Montreal

André Fournelle

Centre D’Exposition Circa

Born of the quixotic context that begot the ’60s happening, André Fournelle’s antagonistic approach has evolved to include an iconoclastic personalized vocabulary of materials: neon, aluminum, glass, fire, and stone. In Fire in Your Cities, 1982, a large neon X was placed on the side of a building targeted for demolition. Later Fournelle lit a bonfire in the vacant lot, again in the shape of an X, and videotaped the event. Other documents included a blowup of a press clipping citing a member of Charles Manson’s clan commenting on construction activities in the immediate vicinity of their dwelling that read: “They’re always digging. Every day there is a new project going on. The more I feel this X, the more I am Xed out of it.” Fournelle’s project became a vehicle for expressing the endemic forces of alienation at work in modern society.

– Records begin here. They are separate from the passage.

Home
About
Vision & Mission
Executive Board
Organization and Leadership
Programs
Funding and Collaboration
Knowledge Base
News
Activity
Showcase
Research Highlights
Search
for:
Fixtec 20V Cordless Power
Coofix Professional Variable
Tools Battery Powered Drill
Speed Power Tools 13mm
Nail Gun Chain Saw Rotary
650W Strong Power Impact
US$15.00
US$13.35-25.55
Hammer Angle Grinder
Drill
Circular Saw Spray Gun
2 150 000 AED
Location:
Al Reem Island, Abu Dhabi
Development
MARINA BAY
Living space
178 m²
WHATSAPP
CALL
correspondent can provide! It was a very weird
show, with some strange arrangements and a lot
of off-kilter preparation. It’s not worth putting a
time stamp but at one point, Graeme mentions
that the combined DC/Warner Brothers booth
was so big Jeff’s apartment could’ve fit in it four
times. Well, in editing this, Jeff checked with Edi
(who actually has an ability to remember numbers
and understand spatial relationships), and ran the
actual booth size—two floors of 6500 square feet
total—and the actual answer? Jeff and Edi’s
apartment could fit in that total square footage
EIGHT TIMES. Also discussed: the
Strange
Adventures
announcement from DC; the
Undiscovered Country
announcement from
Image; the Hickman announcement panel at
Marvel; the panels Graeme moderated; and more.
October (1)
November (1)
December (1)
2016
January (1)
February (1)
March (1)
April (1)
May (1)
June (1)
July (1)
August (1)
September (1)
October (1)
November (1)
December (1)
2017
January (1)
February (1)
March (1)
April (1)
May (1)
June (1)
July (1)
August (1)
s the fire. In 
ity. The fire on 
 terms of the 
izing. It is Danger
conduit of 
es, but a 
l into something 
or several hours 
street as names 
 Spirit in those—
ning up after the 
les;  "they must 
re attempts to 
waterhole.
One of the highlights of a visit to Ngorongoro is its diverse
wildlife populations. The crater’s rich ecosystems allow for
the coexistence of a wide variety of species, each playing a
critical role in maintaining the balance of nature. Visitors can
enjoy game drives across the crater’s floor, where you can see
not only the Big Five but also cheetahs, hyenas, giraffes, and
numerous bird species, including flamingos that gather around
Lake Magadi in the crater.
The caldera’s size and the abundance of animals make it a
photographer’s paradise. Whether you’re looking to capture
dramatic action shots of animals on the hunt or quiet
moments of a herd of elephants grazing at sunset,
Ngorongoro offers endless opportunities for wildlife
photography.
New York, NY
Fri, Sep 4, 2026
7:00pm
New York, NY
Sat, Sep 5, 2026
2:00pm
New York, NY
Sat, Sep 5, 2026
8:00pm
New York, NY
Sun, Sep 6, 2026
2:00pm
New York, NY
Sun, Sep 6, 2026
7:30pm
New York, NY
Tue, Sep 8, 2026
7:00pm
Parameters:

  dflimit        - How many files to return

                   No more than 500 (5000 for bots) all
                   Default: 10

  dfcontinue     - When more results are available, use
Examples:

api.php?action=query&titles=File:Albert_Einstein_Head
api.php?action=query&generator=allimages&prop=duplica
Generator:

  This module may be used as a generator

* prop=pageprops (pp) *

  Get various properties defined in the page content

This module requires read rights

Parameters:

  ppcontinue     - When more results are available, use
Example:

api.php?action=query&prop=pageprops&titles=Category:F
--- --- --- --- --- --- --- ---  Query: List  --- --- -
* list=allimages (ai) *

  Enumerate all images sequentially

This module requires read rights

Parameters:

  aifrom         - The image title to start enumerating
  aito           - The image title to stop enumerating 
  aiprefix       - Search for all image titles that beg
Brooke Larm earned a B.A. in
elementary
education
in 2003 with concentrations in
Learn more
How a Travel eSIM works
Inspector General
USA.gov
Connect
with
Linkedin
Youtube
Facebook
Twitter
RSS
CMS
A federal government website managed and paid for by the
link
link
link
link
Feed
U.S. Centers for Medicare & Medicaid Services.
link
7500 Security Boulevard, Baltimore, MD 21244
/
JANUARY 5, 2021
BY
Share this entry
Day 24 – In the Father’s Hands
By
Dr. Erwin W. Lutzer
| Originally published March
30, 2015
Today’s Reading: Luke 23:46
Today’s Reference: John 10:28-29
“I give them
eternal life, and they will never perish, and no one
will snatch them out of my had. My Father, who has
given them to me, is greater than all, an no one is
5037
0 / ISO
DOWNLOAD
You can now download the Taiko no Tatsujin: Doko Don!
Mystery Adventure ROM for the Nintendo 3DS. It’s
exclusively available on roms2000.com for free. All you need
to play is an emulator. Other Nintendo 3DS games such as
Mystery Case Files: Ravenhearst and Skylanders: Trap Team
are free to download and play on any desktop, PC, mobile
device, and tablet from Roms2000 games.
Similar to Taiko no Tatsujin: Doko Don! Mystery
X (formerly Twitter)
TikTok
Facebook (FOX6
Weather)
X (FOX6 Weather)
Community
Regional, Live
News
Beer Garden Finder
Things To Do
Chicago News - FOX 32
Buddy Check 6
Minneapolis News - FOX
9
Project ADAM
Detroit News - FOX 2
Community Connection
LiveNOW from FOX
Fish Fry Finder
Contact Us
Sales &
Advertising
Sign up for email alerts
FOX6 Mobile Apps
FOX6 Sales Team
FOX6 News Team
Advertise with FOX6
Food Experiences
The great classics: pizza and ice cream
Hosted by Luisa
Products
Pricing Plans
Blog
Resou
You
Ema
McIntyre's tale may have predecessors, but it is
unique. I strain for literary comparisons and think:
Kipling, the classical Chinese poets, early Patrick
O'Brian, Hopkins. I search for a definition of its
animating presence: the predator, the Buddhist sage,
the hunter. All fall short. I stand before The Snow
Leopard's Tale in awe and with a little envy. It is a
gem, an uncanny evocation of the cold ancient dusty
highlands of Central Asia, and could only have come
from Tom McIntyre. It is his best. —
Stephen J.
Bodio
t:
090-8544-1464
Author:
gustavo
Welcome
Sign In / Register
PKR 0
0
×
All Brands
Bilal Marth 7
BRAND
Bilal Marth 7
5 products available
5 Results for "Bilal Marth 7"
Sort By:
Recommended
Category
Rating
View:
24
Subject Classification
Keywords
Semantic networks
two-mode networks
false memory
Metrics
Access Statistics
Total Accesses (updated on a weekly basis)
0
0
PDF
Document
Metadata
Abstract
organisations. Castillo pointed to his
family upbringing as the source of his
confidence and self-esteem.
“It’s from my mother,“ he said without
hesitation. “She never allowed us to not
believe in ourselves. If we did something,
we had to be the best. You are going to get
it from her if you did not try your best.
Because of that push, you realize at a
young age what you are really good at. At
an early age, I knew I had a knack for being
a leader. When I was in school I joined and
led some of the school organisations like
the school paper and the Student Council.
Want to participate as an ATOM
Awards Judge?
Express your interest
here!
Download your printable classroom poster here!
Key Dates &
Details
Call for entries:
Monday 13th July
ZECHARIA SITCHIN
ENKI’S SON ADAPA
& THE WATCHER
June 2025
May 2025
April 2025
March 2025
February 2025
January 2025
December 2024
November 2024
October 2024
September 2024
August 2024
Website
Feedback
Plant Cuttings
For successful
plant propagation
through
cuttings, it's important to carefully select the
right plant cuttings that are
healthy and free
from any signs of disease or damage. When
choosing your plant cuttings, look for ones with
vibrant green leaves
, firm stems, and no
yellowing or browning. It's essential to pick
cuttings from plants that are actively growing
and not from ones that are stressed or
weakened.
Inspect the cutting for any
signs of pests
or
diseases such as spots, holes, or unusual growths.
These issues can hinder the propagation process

Here, in a work entitled Un coup de dès jamais n’abolira le hasard (Never will a throw of the dice abolish chance, 1987), a series of shotgun blasts was directed at his own installation, an eight-foot-high birdcage lit from within by 13 neon tubes and containing 13 live doves. Gradually, a more transcendent poetic element that had always been present in Fournelle’s work began to supersede the apparent ideological imperative of his art; images blended and the relation between vision and form coalesced.

His latest participatory installation, entitled Resecare (Navigating the cliffs, 1990), brings to mind Robert Morris’ works from the early ’70s, but its character is more narrative and autobiographical. Immediately prior to the exhibition, two of the pieces were suspended by steel cables from a bridge over the waters of the Lachine Canal in Montreal. As we step cautiously from metal plate to metal plate, the contours of which collectively form a map of England, we read a series of words and images. The first island has the word “Resecare” cut into it, the next “Naviguer” (Navigate), the third features a protruding wing, the fourth an iron fence that has been pushed outward by some external force, the fifth reads “Recifs” (Cliffs), and the final plate “Risque” (Risk). Looking in from outside the structure, and watching the pieces swing back and forth, we notice the muselike shadows the words from the plates cast on the floor beneath. It is as though the external steel columns that constitute the architectural element of the piece are locked in a kind of tensile battle with the interior, poetic components.

The second piece has a circle of terracotta in its center, smoothly modeled into a seascape in which eyes and ears are interspersed. The waves emanate from the center and two lines of flames burn continually, thus forming a cross that runs to the outer parameters of the piece. A circle of glass sections suspended from another heavy structural framework moves in and out, thereby repeating the concentric wavelike motion in the terra-cotta material. A smaller, third structure echoes the first. Fournelle’s morphological fragments, which are suspended and set within the architectural frameworks he has created, document the soul’s perilous journey through the uncomfortable technological landscape of today.